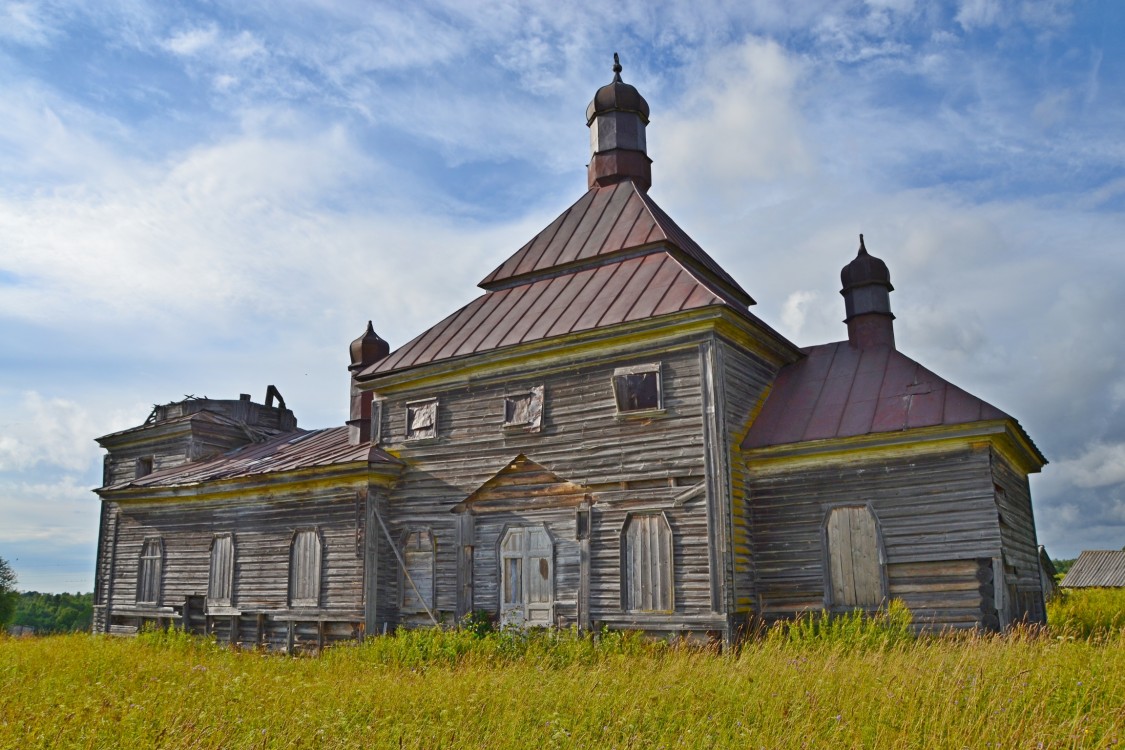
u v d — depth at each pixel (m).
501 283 24.94
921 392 19.14
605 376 20.41
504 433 21.59
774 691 11.21
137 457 33.44
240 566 25.19
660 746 9.41
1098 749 8.48
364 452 23.30
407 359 23.50
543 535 20.62
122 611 28.16
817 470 19.05
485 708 11.13
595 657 17.06
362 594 22.25
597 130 26.92
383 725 10.35
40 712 10.55
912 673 11.51
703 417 18.94
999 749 8.68
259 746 9.41
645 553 19.17
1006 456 19.61
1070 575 62.56
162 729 9.99
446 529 22.11
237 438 33.12
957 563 17.38
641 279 21.50
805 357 22.58
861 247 23.00
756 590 19.14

- **ASSIGNMENT**: Return the lines above exactly; the images are not part of the copy.

- **THE ANSWER**:
u v d — depth at each pixel (m).
501 283 24.94
921 392 19.14
605 376 20.41
504 433 21.59
774 691 11.21
137 457 33.44
240 566 25.19
660 746 9.41
1098 749 8.48
364 452 23.30
407 359 23.50
543 535 20.62
122 611 28.16
817 470 19.05
485 708 11.13
595 657 17.06
362 594 22.25
597 130 26.92
383 725 10.35
40 712 10.55
912 673 11.51
703 417 18.94
999 749 8.68
259 746 9.41
645 553 19.17
1006 456 19.61
1070 575 62.56
162 729 9.99
446 529 22.11
237 438 33.12
957 563 17.38
641 279 21.50
805 357 22.58
861 247 23.00
756 590 19.14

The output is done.